Итак, согласно Раши, ковчегов завета было два, один был сделан Моше, в нем хранились разбитые скрижали и с ним выходили на войну, и другой был сделан Бецалелем: в этом ковчеге хранилась Тора, и он всегда оставался внутри стана.
Мы привыкли к спорам мудрецов по поводу того, как проинтерпретировать тот иной закон, и не очень этим смущаемся. Во-первых, такие расхождения естественны, а во-вторых, традиция предусматривает некоторые правила, позволяющие выявить победителя. Во всяком случае, предполагается, что в условиях действующего Сангедрина всякий закон должен трактоваться вполне однозначно. Причем даже если мы внутренне остались не согласны с решением законодателя, мы все же полностью признаем его, как действующий закон. Но факты - не мнения, их невозможно устанавливать путем голосования, а значит вопрос: «сколько было ковчегов завета?» останется открытым даже и во времена Сангедрина.
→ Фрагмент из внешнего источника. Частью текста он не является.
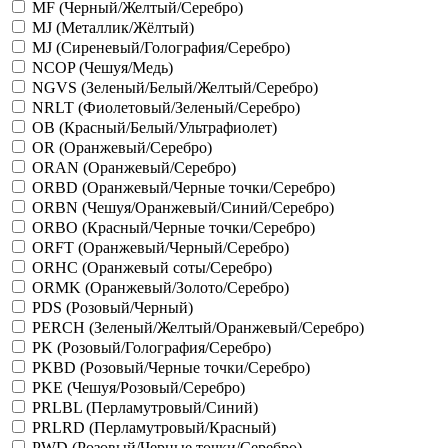
MF (Черный/Желтый/Серебро)
MJ (Металлик/Жёлтый)
MJ (Сиреневый/Голография/Серебро)
NCOP (Чешуя/Медь)
NGVS (Зеленый/Белый/Желтый/Серебро)
NRLT (Фиолетовый/Зеленый/Серебро)
OB (Красный/Белый/Ультрафиолет)
OR (Оранжевый/Серебро)
ORAN (Оранжевый/Серебро)
ORBD (Оранжевый/Черные точки/Серебро)
ORBN (Чешуя/Оранжевый/Синий/Серебро)
ORBO (Красный/Черные точки/Серебро)
ORFT (Оранжевый/Черный/Серебро)
ORHC (Оранжевый соты/Серебро)
ORMK (Оранжевый/Золото/Серебро)
PDS (Розовый/Черный)
PERCH (Зеленый/Желтый/Оранжевый/Серебро)
PK (Розовый/Голография/Серебро)
PKBD (Розовый/Черные точки/Серебро)
PKE (Чешуя/Розовый/Серебро)
PRLBL (Перламутровый/Синий)
PRLRD (Перламутровый/Красный)
PWD (Розовый/Черные точки/Серебро)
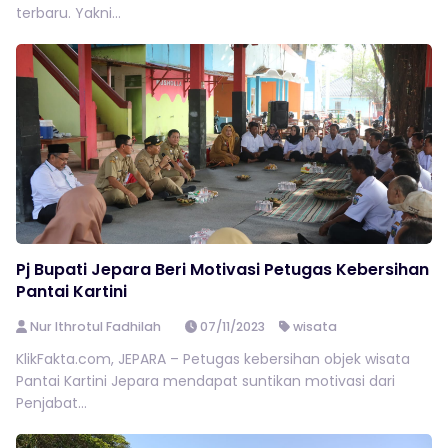
terbaru. Yakni...
Pj Bupati Jepara Beri Motivasi Petugas Kebersihan
Pantai Kartini
Nur Ithrotul Fadhilah
07/11/2023
wisata
KlikFakta.com, JEPARA – Petugas kebersihan objek wisata
Pantai Kartini Jepara mendapat suntikan motivasi dari
Penjabat...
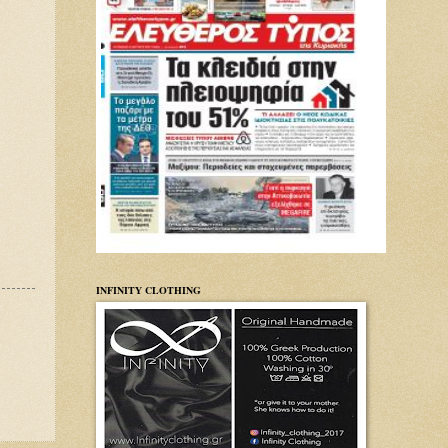
INFINITY CLOTHING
Но о чем говорит нам эта Божественная неопределенность? Зачем Писание выражается столь двусмысленно? Может ли в этом не иметься какого-то Божественного умысла?
Прежде чем попытаться ответить на этот вопрос, я бы хотел рассказать, каким неожиданным образом он всплывает в романе Андрея Безродина «Конкордация» (bezrodin.com). Сопоставляя множество разночтений между синоптическими евангелиями и евангелием от Иоанна, Безродин разрешает их, предположив, что в этих источниках описан не один, а два совершенно разных человека, которых обоих звали Йешу, и которые оба жили в Нацрате. Однако при этом Безродин признает, что традиционный текст все же всегда можно трактовать двояко, что имеет место именно неопределенность. Может быть, один, а может быть, два.
Эту неопределенность в самом романе следующим образом поясняет один из Йешу: «Мудрецы издавна спорят, сколько было Ковчегов завета, сколько было обителей единого Бога - одна или две? Что может быть важнее этого вопроса, но вовсе не этот спор разделяет Израиль... Согласись, что если в самой Торе Своей неясно пожелал выразиться Отец наш небесный, то значит, Он желал именно неясности. Также и в вопросе, был ли Йешу из Нацрата один человек, или их было двое - Он пожелал неясности».
Выводы Безродина (по вопросу зачем понадобилась неясность в вопросе числа евангельских Йешу) достаточно фантастичны, и, главное, к нашему случаю никакого отношения не имеют, однако само предположение, что иногда неопределенность может быть задана небесами, а не является следствием нашей неосведомленности и ограниченности, вполне справедливо. Но, что тогда хочет нам сообщить Тора, утаив количество ковчегов? Что она имеет в виду, ясно не указав точное число обителей Всевышнего? Я позволю себе следующее истолкование: Центральное сокровенное исповедание иудаизма гласит: «Слушай Израиль! Господь Бог твой, Господь один». Классическое понимание этого символа следующее: в отношении человека Всевышний проявляет себя двояко, Он открывается человеку в двух Своих аспектах – Господа и Бога. Однако в последнем счете Он все же един, Он – Господь!
Понятно, что в соответствии с этой логикой у Него может иметься как одна обитель (единого Господа), так и две – одна Господа и другая Бога. А то, что эта важнейшая деталь выражена Торой неопределенно, подчеркивает, что тайна последнего единства - это величайшая тайна, которую не дано ухватить человеческому уму.